I have made a 2d twisty puzzle game and I thought it might be of interest around these parts so here you go.

Features

Twisty puzzle action
Built in timer and averager (including DNF) which you can copy paste
Fully editable colour scheme with a cool dial thing
Ten twisty puzzles built in, including a hungarian rings style puzzle.
Puzzles are specified in a fairly simple xml format so you can make your own...
Windows version at the moment but linux / mac a possibility

Screenshots here!


Spoiler














Spoiler













Spoiler











Download the beast
Download windows version

Instructions

open a puzzle
click scramble
left/right click on the brown handles until all the colours line up
go back to step 2

This is the first version so if you find any bugs or have any feature requests please let me know and I'll see what I can do. Have fun.


----------



## davidgreece (Sep 21, 2010)

pretty interesting from the pictures i see

how come when you click a circle it highlights? and you should add the option of turning the sides the different way its kinda irritating to click that thing 3 times to get to the right place you want it


----------



## Portponky (Sep 21, 2010)

davidgreece said:


> how come when you click a circle it highlights?

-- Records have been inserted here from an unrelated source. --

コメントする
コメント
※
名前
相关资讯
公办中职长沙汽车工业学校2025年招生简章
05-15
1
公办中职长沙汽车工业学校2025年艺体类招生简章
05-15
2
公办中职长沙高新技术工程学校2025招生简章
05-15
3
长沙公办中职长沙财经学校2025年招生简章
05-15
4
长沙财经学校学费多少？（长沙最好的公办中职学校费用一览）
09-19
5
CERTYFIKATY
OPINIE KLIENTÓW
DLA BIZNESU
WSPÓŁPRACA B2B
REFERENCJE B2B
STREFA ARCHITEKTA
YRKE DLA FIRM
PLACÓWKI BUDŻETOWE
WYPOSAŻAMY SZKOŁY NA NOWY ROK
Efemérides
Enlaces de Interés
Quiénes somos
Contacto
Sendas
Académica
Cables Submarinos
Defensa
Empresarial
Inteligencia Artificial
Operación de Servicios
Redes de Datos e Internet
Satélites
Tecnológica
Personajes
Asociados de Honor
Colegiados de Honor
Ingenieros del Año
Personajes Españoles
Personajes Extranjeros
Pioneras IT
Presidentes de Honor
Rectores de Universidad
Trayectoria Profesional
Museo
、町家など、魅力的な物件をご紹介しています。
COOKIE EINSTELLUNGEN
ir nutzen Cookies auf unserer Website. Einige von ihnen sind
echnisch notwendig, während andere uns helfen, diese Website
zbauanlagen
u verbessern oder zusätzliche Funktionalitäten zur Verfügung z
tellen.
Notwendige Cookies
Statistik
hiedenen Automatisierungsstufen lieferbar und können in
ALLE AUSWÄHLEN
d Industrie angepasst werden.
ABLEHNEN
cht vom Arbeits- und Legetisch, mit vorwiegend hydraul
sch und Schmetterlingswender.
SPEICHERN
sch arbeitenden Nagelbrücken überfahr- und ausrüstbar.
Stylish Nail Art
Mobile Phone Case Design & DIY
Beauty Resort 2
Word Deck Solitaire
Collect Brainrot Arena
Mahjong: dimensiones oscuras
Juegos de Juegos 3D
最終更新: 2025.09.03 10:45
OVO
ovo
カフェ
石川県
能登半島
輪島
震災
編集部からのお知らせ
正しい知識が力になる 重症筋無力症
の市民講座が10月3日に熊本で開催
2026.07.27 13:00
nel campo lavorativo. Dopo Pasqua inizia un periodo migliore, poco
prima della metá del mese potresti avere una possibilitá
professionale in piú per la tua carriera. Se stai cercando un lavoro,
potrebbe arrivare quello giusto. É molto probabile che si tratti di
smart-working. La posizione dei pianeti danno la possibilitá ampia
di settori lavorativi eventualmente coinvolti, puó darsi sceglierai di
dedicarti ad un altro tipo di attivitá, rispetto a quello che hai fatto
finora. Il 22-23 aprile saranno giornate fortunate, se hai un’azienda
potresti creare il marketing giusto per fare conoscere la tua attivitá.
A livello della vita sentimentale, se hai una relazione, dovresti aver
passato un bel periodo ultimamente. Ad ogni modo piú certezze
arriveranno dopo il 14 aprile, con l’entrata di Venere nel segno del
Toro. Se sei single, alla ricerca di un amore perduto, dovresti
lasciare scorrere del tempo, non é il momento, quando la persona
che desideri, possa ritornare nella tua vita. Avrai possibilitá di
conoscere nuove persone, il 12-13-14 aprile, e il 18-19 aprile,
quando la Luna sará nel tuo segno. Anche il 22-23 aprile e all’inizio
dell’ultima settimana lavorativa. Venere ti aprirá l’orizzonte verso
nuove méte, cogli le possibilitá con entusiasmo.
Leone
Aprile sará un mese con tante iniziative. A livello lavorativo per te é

That is marking which you can turn off in the options menu. I think it should be off by default but I might have messed that up. It's just to allow you to highlight some pieces to keep track of them.




> you should add the option of turning the sides the different way its kinda irritating to click that thing 3 times to get to the right place you want it



Left click = anticlockwise
Right click = clockwise


----------